Building the Dataset Behind Autonomous Intralogistics Robots

  • Stellenart:

    HIWI

  • Fakultät/Abteilung:

    Mobile Agents and Robotik Systems (MARS)

  • Institut:

    IFL

  • Eintrittstermin:

    immediately

  • Kontaktperson:

    Marvin Rüdt

Background:

How do autonomous robots understand the world around them? At IFL, we tackle exactly this question. In the LogiScout project, we deploy a mobile multi-sensor platform on a mobile robot to capture real intralogistics environments, like warehouses and production floors, with synchronized camera images, 3D LiDAR point clouds, and more. The goal: a large-scale annotated dataset that enables robots to recognize objects, understand spatial relationships, and interpret ongoing processes. This data drives the training of state-of-the-art vision-language models (VLMs) developed at IFL together with industry partners.

Your Tasks:

You will work hands-on with real-world multi-modal sensor data and directly shape the dataset that feeds our perception algorithms. Your tasks include:

  • Annotating and quality-checking 2D image data and 3D point clouds using modern annotation tools (e.g., CVAT)
  • Verifying and correcting automatically generated labels from AI-assisted pipelines
  • Getting first-hand insights into real intralogistics processes and environments
  • Optionally: contributing to (semi-)automated annotation workflows using state-of-the-art foundation models
Requirements:

Basic programming skills are sufficient to get started. Familiarity with annotation tools (e.g., CVAT) or dataset workflows is a plus.

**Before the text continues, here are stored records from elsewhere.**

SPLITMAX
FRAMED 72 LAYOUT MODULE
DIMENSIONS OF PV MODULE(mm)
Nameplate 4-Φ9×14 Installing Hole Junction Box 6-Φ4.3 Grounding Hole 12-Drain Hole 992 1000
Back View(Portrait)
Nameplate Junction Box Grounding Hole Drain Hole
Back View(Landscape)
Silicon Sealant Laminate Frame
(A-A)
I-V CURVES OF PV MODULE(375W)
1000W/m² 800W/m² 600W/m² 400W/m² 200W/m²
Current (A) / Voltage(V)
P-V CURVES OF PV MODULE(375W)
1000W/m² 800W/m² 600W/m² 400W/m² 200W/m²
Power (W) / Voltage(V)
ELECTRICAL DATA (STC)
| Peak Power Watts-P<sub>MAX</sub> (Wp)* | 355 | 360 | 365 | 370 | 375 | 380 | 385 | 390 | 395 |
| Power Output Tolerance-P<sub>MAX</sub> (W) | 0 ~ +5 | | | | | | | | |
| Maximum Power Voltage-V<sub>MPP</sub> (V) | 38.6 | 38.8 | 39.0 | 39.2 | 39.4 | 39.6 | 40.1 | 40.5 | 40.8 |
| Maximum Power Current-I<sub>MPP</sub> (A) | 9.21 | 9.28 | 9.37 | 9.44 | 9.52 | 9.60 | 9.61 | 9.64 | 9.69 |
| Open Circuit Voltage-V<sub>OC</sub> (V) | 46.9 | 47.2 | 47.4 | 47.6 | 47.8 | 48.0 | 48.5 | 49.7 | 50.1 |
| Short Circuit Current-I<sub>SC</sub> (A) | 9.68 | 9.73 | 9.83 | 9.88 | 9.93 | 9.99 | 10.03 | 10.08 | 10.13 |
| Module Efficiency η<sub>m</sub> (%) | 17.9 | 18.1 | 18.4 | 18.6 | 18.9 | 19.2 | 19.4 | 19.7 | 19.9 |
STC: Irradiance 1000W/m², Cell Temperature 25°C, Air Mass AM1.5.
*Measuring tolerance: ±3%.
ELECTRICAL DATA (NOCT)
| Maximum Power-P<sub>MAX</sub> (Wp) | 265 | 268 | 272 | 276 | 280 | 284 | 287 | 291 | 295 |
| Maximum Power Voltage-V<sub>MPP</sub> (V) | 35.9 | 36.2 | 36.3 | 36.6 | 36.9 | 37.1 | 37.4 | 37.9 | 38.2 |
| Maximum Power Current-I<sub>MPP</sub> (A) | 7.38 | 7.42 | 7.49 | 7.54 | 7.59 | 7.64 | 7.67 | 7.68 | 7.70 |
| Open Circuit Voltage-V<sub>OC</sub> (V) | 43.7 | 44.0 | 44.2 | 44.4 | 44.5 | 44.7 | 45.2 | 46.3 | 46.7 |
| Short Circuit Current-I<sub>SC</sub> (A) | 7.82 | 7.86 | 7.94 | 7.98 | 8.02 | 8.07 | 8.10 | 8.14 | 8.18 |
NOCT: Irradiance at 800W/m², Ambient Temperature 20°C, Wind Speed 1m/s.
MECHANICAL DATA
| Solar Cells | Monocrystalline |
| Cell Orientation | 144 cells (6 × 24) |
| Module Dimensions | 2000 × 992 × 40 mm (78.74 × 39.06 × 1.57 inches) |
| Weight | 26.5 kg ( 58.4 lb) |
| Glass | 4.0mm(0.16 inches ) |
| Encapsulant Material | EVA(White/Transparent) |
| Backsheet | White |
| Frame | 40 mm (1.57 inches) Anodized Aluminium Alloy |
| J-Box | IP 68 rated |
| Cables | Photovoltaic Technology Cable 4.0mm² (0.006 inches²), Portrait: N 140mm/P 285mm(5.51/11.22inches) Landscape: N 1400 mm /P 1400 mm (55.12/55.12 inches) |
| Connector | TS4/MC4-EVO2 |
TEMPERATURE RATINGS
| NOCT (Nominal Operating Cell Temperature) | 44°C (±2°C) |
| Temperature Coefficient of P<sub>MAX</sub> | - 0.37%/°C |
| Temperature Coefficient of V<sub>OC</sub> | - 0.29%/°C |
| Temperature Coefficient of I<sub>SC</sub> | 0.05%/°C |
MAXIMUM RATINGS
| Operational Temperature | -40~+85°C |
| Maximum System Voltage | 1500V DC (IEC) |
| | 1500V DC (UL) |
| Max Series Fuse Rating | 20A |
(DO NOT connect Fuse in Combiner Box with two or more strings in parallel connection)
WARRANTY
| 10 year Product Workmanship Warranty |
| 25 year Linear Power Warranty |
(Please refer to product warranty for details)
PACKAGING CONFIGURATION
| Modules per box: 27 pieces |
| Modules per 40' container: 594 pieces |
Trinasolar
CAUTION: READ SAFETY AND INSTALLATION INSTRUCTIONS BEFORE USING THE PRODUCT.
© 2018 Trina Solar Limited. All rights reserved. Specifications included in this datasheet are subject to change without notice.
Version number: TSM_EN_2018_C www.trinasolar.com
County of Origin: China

More important than prior expertise is a careful working style and genuine curiosity – we will teach you the rest.

We offer flexible working hours and tasks with direct research impact. You become part of a team of students and researchers working on a real, ongoing project. We aim for long-term collaboration and are happy to explore thesis topics in this area if interest develops.